Exercise description: Please quote exactly the lines below from the line containing "X888840Y346167D01*" to the line containing "X874218Y336851D01*", both lines included, and nothing else.

(Machine-readable electronics designs)

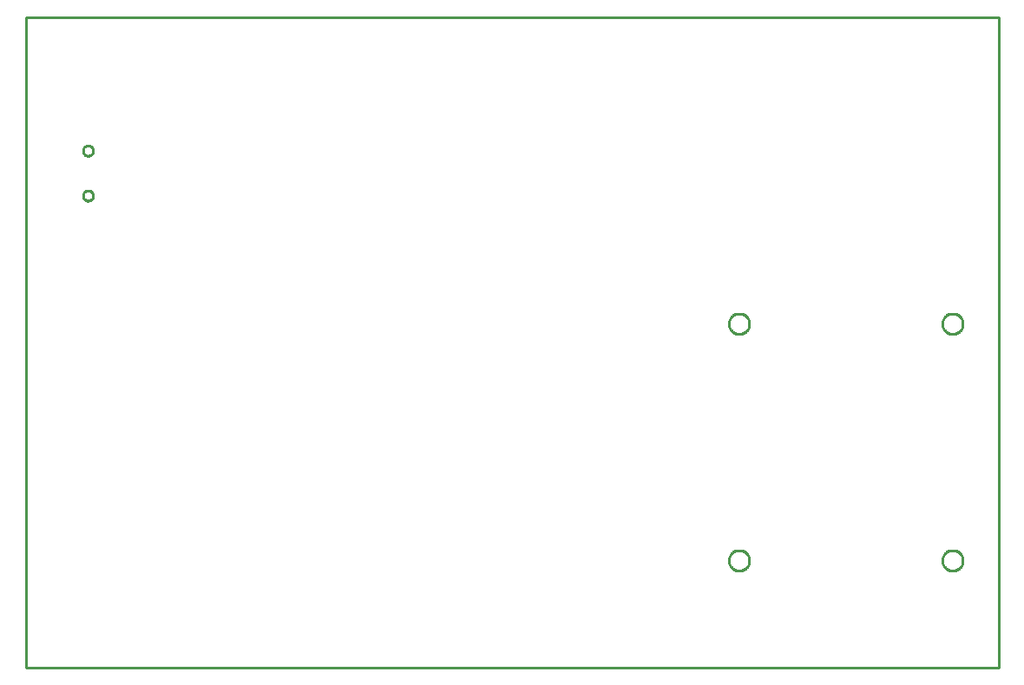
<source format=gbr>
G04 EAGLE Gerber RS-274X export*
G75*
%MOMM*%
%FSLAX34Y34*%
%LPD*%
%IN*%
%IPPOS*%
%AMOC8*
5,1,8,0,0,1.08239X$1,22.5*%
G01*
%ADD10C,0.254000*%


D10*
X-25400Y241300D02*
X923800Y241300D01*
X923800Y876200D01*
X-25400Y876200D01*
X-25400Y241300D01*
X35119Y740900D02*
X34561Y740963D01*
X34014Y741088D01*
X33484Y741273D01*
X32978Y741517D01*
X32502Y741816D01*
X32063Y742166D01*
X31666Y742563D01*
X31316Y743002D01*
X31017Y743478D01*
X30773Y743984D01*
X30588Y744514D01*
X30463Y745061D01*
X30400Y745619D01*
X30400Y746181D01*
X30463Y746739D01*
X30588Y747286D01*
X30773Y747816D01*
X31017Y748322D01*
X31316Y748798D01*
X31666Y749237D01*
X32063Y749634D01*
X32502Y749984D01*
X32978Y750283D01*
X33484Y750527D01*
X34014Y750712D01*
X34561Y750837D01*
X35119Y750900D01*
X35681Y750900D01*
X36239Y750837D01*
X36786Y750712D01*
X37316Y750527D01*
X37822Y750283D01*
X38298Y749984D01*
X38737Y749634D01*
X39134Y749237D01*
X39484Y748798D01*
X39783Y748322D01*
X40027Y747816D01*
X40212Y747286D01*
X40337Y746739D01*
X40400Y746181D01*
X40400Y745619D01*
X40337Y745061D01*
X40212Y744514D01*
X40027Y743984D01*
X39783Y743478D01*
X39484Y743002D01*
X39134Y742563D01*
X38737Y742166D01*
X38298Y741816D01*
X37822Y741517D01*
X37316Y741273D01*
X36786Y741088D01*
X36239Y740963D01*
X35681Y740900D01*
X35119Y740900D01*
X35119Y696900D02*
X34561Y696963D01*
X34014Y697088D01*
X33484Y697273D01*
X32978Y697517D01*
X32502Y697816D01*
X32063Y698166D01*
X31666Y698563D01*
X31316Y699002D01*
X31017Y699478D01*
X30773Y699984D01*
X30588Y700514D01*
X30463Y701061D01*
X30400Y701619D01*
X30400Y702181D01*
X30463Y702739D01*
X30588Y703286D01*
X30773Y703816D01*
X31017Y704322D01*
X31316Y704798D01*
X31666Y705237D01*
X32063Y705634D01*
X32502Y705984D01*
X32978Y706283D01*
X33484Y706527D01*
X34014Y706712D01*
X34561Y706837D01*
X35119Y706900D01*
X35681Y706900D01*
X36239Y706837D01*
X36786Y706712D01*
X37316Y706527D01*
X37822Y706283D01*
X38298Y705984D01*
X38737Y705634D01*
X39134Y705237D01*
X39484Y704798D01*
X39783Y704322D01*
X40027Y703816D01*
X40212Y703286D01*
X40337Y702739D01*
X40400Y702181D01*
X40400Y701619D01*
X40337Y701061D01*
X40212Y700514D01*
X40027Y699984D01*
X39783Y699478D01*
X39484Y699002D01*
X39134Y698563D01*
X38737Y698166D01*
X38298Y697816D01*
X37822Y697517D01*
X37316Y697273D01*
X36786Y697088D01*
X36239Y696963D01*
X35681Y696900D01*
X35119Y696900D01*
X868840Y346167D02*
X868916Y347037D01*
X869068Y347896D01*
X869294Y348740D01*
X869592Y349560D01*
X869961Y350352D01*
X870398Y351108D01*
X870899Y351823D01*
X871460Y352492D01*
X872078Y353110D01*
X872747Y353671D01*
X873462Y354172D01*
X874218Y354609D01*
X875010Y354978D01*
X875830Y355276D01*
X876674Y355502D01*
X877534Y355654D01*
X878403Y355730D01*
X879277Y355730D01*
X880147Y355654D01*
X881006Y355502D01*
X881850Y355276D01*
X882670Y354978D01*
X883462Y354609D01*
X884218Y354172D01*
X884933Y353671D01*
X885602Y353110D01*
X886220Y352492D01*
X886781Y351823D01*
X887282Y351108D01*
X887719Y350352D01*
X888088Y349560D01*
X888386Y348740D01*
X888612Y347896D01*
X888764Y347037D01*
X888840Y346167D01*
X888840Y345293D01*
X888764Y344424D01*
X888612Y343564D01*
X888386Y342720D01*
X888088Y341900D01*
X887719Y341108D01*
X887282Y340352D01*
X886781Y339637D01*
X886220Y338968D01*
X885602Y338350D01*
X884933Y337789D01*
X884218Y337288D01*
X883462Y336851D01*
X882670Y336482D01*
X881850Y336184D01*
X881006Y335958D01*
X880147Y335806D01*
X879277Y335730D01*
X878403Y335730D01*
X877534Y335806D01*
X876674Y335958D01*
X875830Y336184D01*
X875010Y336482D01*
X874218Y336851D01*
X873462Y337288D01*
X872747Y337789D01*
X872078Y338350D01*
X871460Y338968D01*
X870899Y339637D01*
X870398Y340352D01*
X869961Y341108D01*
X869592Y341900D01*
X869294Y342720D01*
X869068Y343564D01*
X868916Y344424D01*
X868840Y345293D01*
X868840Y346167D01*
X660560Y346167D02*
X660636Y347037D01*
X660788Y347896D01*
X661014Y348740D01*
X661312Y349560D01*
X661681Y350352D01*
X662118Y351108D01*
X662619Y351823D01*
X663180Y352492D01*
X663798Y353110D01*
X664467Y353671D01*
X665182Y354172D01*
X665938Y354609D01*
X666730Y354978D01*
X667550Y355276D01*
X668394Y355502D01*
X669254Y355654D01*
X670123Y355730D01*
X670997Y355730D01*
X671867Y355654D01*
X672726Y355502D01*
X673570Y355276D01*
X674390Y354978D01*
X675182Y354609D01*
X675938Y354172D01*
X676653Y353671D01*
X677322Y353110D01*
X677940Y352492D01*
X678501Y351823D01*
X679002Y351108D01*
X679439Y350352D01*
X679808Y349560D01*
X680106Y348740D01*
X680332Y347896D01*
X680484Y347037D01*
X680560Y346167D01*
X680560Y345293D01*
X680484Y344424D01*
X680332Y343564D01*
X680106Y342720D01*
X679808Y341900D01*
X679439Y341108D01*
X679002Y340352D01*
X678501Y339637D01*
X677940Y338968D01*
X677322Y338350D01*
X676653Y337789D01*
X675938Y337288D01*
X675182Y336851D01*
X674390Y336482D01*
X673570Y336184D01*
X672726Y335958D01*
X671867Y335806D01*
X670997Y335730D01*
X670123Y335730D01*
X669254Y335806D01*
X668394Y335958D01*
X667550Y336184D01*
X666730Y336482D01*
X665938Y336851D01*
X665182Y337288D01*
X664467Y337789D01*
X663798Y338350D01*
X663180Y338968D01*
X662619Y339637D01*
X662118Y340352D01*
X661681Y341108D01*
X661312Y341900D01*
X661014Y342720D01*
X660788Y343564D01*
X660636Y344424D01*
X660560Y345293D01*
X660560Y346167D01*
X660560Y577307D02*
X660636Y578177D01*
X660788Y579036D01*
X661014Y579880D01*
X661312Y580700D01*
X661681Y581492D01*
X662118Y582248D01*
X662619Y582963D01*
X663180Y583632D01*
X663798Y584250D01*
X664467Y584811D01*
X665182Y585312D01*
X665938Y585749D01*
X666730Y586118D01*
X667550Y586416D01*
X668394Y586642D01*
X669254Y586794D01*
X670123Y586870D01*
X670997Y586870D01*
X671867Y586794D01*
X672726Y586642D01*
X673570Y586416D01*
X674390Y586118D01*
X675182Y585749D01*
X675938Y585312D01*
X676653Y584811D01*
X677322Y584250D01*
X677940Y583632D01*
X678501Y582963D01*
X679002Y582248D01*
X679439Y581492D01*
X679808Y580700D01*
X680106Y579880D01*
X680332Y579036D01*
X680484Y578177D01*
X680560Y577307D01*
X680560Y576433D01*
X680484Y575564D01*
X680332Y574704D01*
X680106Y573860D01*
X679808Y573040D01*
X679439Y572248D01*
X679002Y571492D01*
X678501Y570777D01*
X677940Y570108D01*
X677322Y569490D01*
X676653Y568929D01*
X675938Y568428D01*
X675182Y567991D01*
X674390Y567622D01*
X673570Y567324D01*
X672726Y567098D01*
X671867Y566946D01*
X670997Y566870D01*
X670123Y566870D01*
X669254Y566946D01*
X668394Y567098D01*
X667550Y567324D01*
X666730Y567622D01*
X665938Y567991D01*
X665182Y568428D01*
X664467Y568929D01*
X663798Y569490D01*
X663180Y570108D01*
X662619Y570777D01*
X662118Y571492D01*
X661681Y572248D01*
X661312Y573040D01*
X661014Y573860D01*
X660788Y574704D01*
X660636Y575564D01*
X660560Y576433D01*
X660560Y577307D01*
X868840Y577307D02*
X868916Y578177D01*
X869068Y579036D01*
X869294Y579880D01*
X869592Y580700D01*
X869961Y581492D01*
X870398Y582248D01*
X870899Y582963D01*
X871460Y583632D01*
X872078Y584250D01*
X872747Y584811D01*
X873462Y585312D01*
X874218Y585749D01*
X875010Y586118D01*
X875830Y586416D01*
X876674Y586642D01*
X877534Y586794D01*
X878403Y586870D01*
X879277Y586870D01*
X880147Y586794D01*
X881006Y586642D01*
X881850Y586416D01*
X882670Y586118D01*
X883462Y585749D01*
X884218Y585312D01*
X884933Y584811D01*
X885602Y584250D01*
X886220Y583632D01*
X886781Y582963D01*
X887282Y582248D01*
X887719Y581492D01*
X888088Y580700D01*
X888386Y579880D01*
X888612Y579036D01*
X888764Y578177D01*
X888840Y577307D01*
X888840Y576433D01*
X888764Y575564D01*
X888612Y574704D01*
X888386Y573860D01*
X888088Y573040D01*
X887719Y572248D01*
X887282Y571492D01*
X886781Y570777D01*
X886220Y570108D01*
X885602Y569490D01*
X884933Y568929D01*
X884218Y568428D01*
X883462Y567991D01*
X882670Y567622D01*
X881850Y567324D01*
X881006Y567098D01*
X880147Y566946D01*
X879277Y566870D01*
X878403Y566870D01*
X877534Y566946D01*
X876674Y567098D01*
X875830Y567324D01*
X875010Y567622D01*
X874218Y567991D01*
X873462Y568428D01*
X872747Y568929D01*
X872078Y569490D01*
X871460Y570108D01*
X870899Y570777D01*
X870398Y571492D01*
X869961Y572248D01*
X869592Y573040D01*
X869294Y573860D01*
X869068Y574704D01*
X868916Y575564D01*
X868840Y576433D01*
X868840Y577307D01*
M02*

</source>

Answer space:
X888840Y346167D01*
X888840Y345293D01*
X888764Y344424D01*
X888612Y343564D01*
X888386Y342720D01*
X888088Y341900D01*
X887719Y341108D01*
X887282Y340352D01*
X886781Y339637D01*
X886220Y338968D01*
X885602Y338350D01*
X884933Y337789D01*
X884218Y337288D01*
X883462Y336851D01*
X882670Y336482D01*
X881850Y336184D01*
X881006Y335958D01*
X880147Y335806D01*
X879277Y335730D01*
X878403Y335730D01*
X877534Y335806D01*
X876674Y335958D01*
X875830Y336184D01*
X875010Y336482D01*
X874218Y336851D01*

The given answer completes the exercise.